What you should do>
Copy each line of the listing below exactly and drop the images.

------ Records to process ------

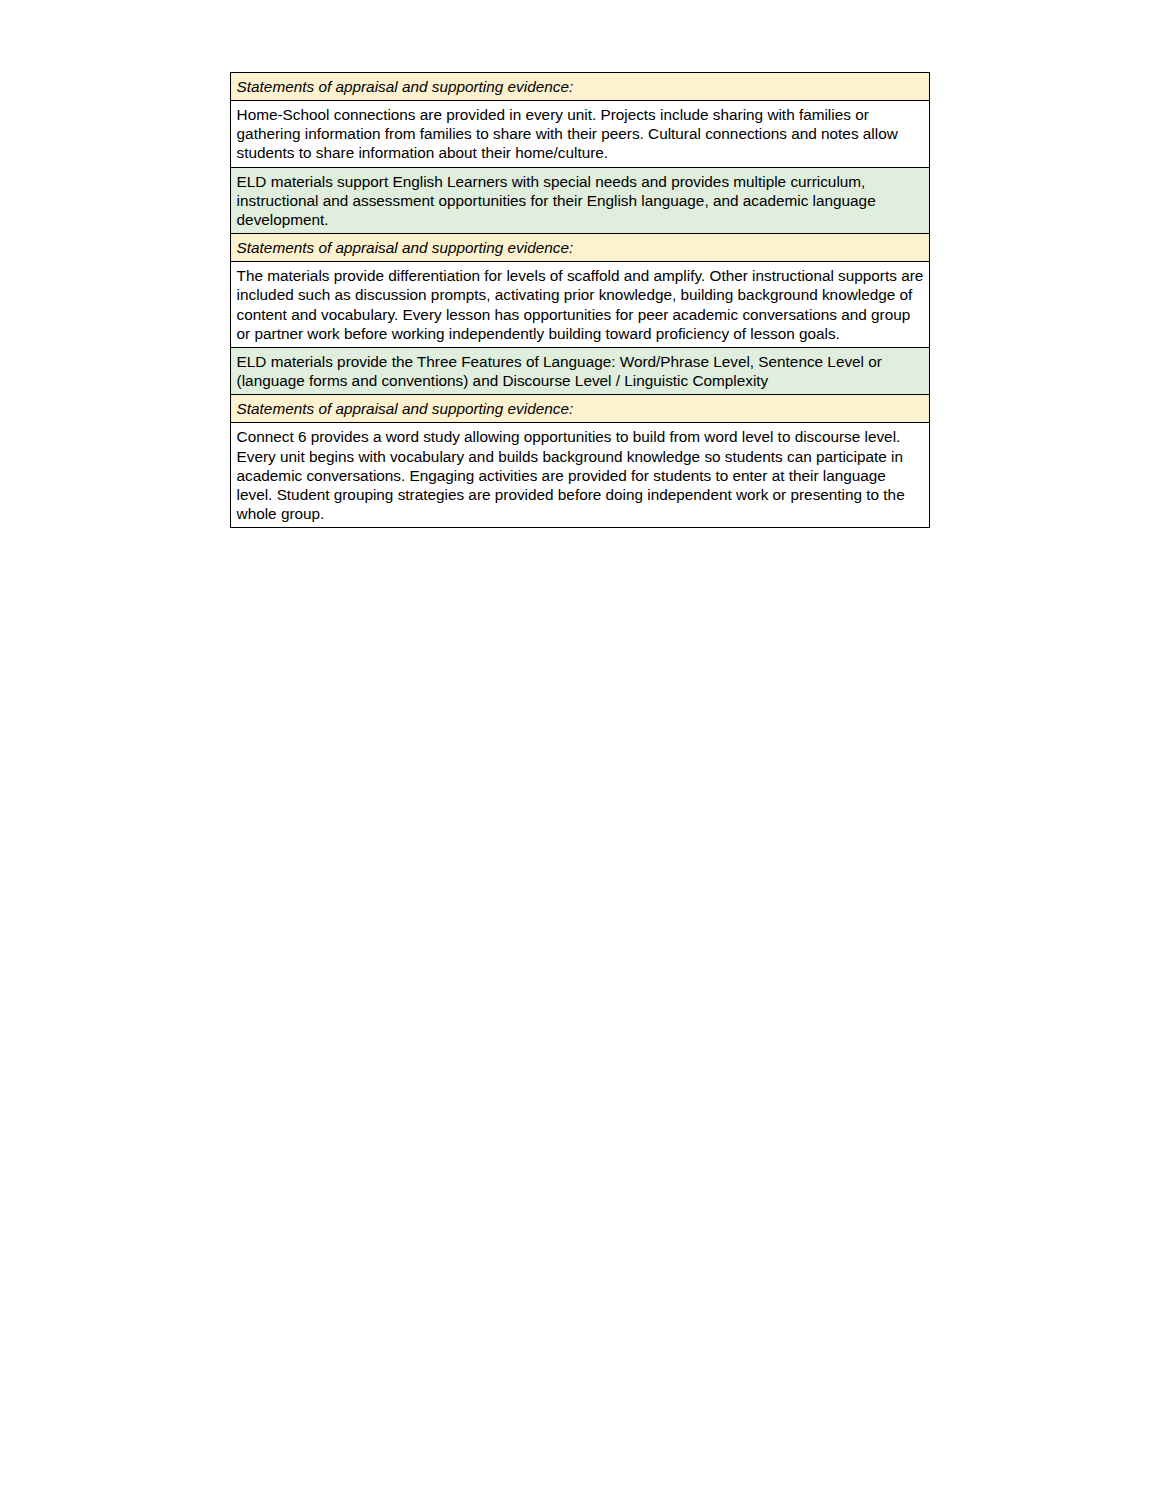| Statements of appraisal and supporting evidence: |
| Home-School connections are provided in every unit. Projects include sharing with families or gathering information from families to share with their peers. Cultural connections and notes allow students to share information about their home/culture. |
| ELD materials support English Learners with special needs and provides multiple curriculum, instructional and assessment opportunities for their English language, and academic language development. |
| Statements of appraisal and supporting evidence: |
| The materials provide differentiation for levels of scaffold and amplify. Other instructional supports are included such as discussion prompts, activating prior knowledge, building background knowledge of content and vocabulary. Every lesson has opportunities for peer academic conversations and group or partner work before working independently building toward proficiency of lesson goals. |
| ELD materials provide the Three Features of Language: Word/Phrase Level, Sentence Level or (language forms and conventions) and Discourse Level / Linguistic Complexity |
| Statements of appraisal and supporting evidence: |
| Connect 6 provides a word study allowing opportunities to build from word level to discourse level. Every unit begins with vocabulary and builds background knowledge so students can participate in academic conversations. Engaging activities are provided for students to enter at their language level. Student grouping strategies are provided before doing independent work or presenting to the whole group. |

------

Solution below>
| Statements of appraisal and supporting evidence: |
| Home-School connections are provided in every unit. Projects include sharing with families or gathering information from families to share with their peers. Cultural connections and notes allow students to share information about their home/culture. |
| ELD materials support English Learners with special needs and provides multiple curriculum, instructional and assessment opportunities for their English language, and academic language development. |
| Statements of appraisal and supporting evidence: |
| The materials provide differentiation for levels of scaffold and amplify. Other instructional supports are included such as discussion prompts, activating prior knowledge, building background knowledge of content and vocabulary. Every lesson has opportunities for peer academic conversations and group or partner work before working independently building toward proficiency of lesson goals. |
| ELD materials provide the Three Features of Language: Word/Phrase Level, Sentence Level or (language forms and conventions) and Discourse Level / Linguistic Complexity |
| Statements of appraisal and supporting evidence: |
| Connect 6 provides a word study allowing opportunities to build from word level to discourse level. Every unit begins with vocabulary and builds background knowledge so students can participate in academic conversations. Engaging activities are provided for students to enter at their language level. Student grouping strategies are provided before doing independent work or presenting to the whole group. |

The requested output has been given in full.